Tabagismo no século XXI: problemas e consequências

Enviada em 01/11/2019

Na clássica comédia “Bonequinha de Luxo”, a protagonista é retratada de forma rica e exuberante, sempre de tiaras, luvas e um tabaco na mão, usado em quase todas as cenas. A obra, inaugurada em 1961, revela a antiga romantização do cigarro no século XX, utilizado em diversas produções de forma glamorizada. Fora das telas, mesmo diante do conhecimento em relação aos efeitos nocivos do cigarro, a questão do tabagismo configura-se como um grave problema em virtude da ineficiência governamental e do hábito cultural da sociedade.
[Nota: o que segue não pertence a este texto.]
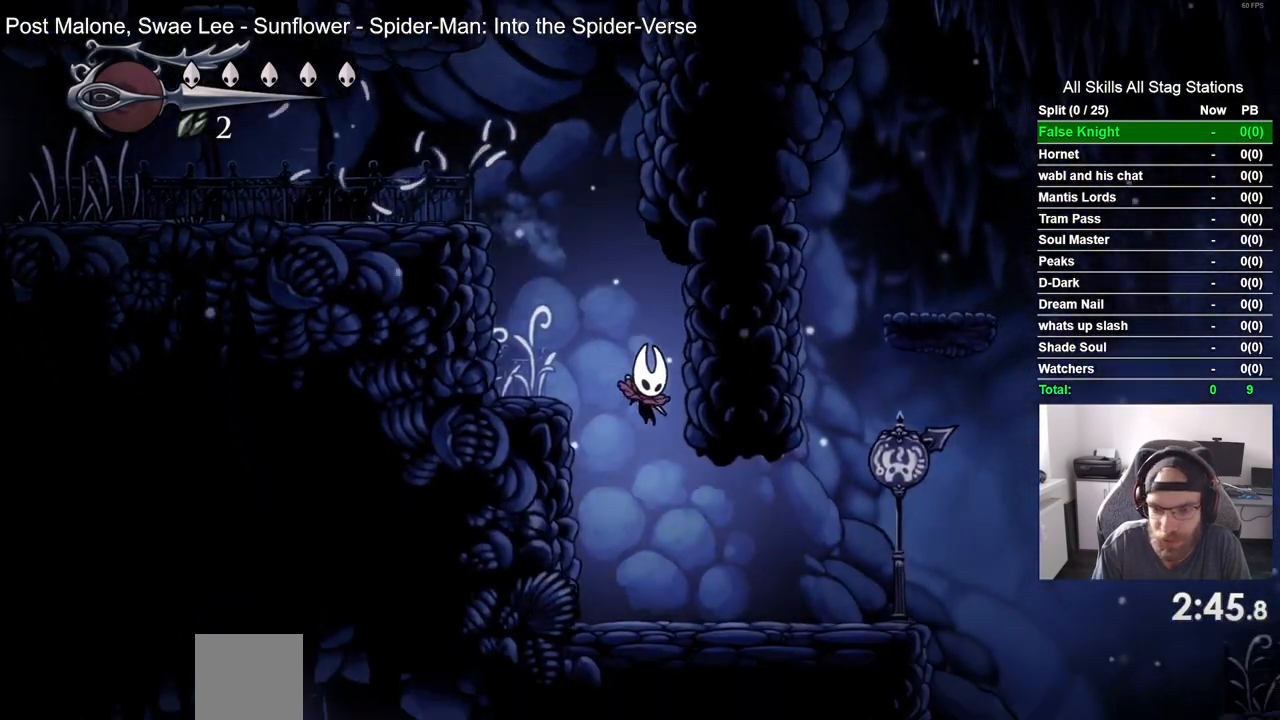
{"buttons": ["DPAD_RIGHT"], "left_stick": "center", "right_stick": "center", "events": []}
É relevante abordar, primeiramente, que o descaso governamental corrobora para a persistência do tabagismo no Brasil. A esse respeito, no final de 2014, foi regulamentada a lei antifumo nº 12.546/2011 a qual proíbe, em todo o Brasil, o consumo de cigarros e afins em recintos públicos, privados fechados ou parcialmente fechados. Contudo, a falta de aplicabilidade legislativa e de impunidade aos que fumam em ambientes inapropriados, bem como a ausência de fiscalização nesses estabelecimentos leva a um aumento considerável de fumantes passivos no Brasil, pois não há preocupação por parte do Poder Público em garantir o amparo aos que diariamente sofrem, de forma indireta, com os resultados maléficos que o cigarro oferece ao organismo.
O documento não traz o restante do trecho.